Nata da un progetto congiunto di Sapienza - Università di Roma e dell’Istituto di Archeologia dell’Accademia delle Scienze dell’Uzbekistan (Samarcanda), la missione archeologica italo-uzbeca opera dal 1995 nell’oasi di Bukhara, ossia nel settore più occidentale dell’antica Sogdiana [fig. 1 e 2]. Suo obiettivo è lo studio di questa regione dell’Asia Centrale attraverso l'indagine archeologica e l'analisi delle fonti numismatiche e testuali.
La missione ha al suo attivo lo scavo archeologico (dal 1997 al presente) nel sito di Uch Kulakh, insediamento fortificato non lontano dalla più famosa Varakhsha; indagini preliminari e saggi di scavo nella città alto-medievale di Vardanzeh; ricognizioni topografiche (nell’area di Vardanzeh e di Varakhsha). Nel sito di Uch Kulakh sono stati effettuati anche interventi di conservazione sulle strutture in crudo.
La missione ha inoltre collaborato con il Museo della Cittadella di Bukhara per l’allestimento di nuovi settori espositivi (2003) e, in generale, per lo studio dei materiali in esso conservati.

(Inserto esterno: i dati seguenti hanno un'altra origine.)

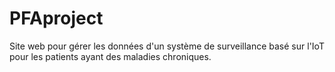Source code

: # PFAproject
Site web pour gérer les données d'un système de surveillance basé sur l'IoT pour les patients ayant des maladies chroniques.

Per la parte italiana, la missione è stata diretta da Chiara Silvi Antonini (dal 1995 al 2009), già docente presso la Facoltà di Studi Orientali, Sapienza - Università di Roma; dal 2010 la direzione è passata a Ciro Lo Muzio (del medesimo Ateneo), che collabora con la missione sin dalla sua fondazione. Responsabile per la parte uzbeca è Djamal K. Mirzaahmedov, dell’Istituto di Archeologia di Samarcanda.
La missione ha sinora potuto condurre le sue attività grazie al contributo finanziario dell'Ateneo romano e del Ministero degli Affari Esteri.